● **What you need to do**:
Search the listing for the word "root" and return each line that contains it.

· · · · ·

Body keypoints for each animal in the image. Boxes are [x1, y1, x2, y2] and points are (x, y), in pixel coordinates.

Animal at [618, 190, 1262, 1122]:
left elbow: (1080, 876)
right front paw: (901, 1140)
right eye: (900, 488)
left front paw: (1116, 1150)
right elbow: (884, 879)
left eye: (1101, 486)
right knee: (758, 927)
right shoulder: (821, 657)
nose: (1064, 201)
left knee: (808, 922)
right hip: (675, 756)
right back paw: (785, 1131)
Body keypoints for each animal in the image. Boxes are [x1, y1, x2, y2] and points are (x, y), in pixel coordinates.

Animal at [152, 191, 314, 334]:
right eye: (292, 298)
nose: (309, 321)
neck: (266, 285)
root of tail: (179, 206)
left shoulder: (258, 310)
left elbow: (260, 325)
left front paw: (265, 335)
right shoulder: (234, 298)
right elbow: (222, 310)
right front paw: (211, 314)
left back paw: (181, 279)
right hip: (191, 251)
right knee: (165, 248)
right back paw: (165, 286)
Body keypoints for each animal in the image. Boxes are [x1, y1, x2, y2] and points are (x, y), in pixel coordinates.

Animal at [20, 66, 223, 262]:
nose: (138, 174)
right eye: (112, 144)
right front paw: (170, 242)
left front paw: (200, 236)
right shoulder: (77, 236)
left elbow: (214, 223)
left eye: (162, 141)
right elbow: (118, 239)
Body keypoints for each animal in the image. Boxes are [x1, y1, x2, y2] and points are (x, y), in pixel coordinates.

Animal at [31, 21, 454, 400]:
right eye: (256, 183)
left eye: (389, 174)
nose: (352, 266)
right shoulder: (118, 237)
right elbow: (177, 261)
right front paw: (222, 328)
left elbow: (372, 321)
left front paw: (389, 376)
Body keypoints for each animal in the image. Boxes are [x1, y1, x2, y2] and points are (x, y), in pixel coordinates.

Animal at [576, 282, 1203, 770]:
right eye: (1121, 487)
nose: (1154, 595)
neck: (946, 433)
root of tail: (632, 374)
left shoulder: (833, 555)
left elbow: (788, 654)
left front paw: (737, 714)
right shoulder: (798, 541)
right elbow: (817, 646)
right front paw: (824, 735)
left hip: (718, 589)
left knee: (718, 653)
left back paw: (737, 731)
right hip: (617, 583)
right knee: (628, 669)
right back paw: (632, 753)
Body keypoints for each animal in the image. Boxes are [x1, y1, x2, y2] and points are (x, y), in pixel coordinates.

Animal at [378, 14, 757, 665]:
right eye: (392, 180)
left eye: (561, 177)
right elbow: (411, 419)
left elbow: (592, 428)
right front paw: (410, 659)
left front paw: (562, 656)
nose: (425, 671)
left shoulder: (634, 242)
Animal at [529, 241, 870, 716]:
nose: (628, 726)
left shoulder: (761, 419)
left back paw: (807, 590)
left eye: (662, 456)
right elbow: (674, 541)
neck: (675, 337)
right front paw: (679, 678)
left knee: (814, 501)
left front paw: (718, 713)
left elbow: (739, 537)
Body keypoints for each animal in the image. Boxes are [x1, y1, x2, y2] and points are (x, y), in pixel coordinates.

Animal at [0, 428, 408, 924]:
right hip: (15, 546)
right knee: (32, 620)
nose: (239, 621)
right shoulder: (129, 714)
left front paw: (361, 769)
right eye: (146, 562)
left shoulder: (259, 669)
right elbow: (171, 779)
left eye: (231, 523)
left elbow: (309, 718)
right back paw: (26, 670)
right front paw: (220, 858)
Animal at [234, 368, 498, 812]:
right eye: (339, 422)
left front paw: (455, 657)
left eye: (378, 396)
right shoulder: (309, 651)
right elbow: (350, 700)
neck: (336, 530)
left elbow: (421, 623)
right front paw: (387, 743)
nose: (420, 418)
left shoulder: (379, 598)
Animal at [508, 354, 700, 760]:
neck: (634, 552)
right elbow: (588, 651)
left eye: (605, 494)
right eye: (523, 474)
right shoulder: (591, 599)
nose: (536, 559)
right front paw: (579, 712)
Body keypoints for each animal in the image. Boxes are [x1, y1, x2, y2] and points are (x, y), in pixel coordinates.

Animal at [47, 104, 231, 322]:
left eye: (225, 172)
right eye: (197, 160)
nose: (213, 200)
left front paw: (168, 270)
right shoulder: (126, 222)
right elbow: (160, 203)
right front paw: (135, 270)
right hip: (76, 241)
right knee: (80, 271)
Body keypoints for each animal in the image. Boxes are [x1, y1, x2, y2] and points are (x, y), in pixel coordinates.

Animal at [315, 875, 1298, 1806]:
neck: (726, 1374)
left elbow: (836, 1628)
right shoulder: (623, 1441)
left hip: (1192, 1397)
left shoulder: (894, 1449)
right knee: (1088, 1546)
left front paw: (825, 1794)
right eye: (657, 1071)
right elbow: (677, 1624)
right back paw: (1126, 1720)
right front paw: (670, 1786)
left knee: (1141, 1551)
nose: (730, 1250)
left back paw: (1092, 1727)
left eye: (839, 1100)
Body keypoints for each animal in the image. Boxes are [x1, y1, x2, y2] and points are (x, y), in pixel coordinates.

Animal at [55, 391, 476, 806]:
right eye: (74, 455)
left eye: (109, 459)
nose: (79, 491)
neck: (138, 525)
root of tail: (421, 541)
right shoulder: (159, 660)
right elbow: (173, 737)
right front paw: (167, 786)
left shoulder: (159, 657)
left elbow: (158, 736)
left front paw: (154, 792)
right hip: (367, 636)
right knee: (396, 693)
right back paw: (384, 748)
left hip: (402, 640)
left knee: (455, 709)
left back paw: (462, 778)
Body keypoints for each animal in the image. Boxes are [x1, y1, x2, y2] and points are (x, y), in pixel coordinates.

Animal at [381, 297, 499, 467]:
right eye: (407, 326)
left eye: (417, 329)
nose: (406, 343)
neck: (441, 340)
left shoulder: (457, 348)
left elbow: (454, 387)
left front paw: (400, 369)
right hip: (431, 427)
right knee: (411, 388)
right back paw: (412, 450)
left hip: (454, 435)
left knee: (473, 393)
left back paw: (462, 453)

· · · · ·

● **Written response**:
root of tail: (179, 206)
root of tail: (632, 374)
root of tail: (421, 541)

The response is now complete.